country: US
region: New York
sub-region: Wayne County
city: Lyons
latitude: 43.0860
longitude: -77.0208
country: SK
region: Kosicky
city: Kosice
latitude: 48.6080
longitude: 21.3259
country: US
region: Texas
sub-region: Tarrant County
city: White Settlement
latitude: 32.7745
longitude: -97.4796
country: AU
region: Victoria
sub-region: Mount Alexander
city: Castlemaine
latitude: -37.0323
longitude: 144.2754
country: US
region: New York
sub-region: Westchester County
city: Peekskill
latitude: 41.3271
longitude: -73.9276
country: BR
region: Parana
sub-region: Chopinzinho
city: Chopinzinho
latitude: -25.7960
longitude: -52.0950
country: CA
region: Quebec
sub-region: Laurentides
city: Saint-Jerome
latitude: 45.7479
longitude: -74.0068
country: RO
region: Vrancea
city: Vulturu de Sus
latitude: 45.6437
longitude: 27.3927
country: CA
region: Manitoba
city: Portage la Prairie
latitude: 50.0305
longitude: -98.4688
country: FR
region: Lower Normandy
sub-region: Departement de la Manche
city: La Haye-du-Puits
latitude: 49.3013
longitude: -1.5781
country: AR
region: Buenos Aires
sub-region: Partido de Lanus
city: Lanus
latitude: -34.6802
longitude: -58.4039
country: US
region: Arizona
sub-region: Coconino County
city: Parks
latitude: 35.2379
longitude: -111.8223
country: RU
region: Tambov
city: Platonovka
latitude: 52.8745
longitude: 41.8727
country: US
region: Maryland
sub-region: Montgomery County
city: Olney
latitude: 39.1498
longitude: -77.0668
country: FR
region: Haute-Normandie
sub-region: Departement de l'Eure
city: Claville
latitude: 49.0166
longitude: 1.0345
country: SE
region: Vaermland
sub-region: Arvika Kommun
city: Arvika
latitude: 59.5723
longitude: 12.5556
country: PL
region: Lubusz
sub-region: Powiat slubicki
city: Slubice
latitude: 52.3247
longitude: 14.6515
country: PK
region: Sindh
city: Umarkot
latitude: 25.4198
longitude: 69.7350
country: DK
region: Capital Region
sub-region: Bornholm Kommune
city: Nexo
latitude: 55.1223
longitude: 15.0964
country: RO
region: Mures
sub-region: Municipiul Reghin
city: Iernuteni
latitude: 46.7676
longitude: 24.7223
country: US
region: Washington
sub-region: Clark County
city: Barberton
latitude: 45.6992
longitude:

---

Copy the data above without any change, from its first line through the line that contains "longitude: 144.2754", including that line.

Full solution.
country: US
region: New York
sub-region: Wayne County
city: Lyons
latitude: 43.0860
longitude: -77.0208
country: SK
region: Kosicky
city: Kosice
latitude: 48.6080
longitude: 21.3259
country: US
region: Texas
sub-region: Tarrant County
city: White Settlement
latitude: 32.7745
longitude: -97.4796
country: AU
region: Victoria
sub-region: Mount Alexander
city: Castlemaine
latitude: -37.0323
longitude: 144.2754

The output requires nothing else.